« Le Prophète » de Khalil Gibran par la Compagnie Airac

— Par Laurence Aurry —

les 22è Rencontres théâtrales (les 8 et 9 avril 2009, salle Frantz Fanon, ATRIUM)

le_propheteA la question, « qu’est-ce que le théâtre ? », on peut répondre en s’aidant de l’étymologie. En grec « drama » signifie action. Le théâtre est un genre hybride qui donne aussi bien à entendre, à voir ou à ressentir ce que suggèrent les acteurs par leur voix, leur corps, la scénographie par le décor, l’éclairage et la musique, et la mise en scène, par les choix personnels du metteur en scène. Le théâtre est un art vivant qui fait appel à tous les sens du spectateur. C’est pourquoi la représentation est une véritable épreuve pour les acteurs qui sentent dès le lever du rideau la réceptivité de la salle, son frémissement ou son apathie. Le théâtre ne pardonne pas ! Quoi de plus décevant que d’entendre des spectateurs s’assoupir ou bien de voir la salle se vider après quelques timides applaudissements ? Comment éviter cela ? Molière pourrait répondre : « la grande règle est de plaire ». Pour y arriver, il ne s’agit pas seulement de satisfaire aux attentes du spectateur, mais plutôt de le bousculer, de le surprendre et surtout de susciter son attention. Le choix du texte entre pour une bonne part dans l’éveil de l’intérêt du spectateur. Mais cela ne suffit pas.

 

Ainsi, en adoptant Le Prophète, le célèbre texte philosophique et poétique de l’auteur libanais, Khalil Gibran, la Compagnie Airac se livrait à un beau combat. La traduction française a déjà donné lieu à un album, « La voix du prophète » de Pierre Richard. L’enjeu pour la Compagnie Airac était d’aller plus loin. Sans doute, les jeux de lumières bleutées et orangées et surtout l’admirable accompagnement musical de Francesco Agnello ont su créer un univers onirique. Il était tentant de fermer les yeux et de se laisser bercer par le rythme doux de ses percutions. Il était facile de se relaxer et d’oublier le fil du texte.
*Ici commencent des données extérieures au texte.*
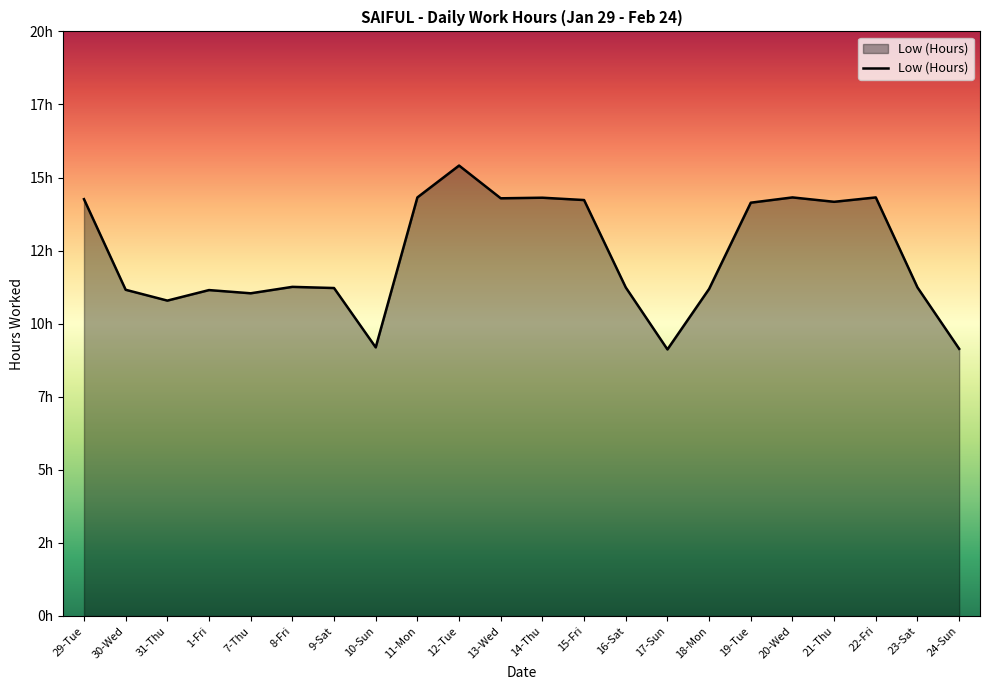

What is the average value?

12.3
Mais il était regrettable de rester sur cette seule impression et de se rendre compte que c’était déjà terminé alors qu’on avait le sentiment que ça n’avait pas vraiment commencé. La multiplication des effets sonores avec d’abord la voix très poétique et médiatique de Michael Lonsdale puis la mélodie des percutions ont finalement édulcoré la voix de Michel Le Royer. On ne l’écoute plus que d’une oreille distraite. Comment éviter cet engourdissement ? En rendant la scène plus vivante ! Le texte très répétitif dans le style avec ses paraboles, ses aphorismes, ses anaphores devait trouver vie à travers les gestes même du prophète qui sont restés, eux aussi trop répétitifs et peu expressifs. Peut-être pouvait-on garder tous les autres personnages qui viennent consulter le prophète dans des situations et pour des questions différentes…

 

Au final, beaucoup de recherches dans les effets sonores mais peu d’audace dans le jeu du comédien qui était pourtant le support de ce texte universel. Il eût fallu du mouvement, du rythme, de l’action pour nous sortir de cette ambiance un peu trop zen.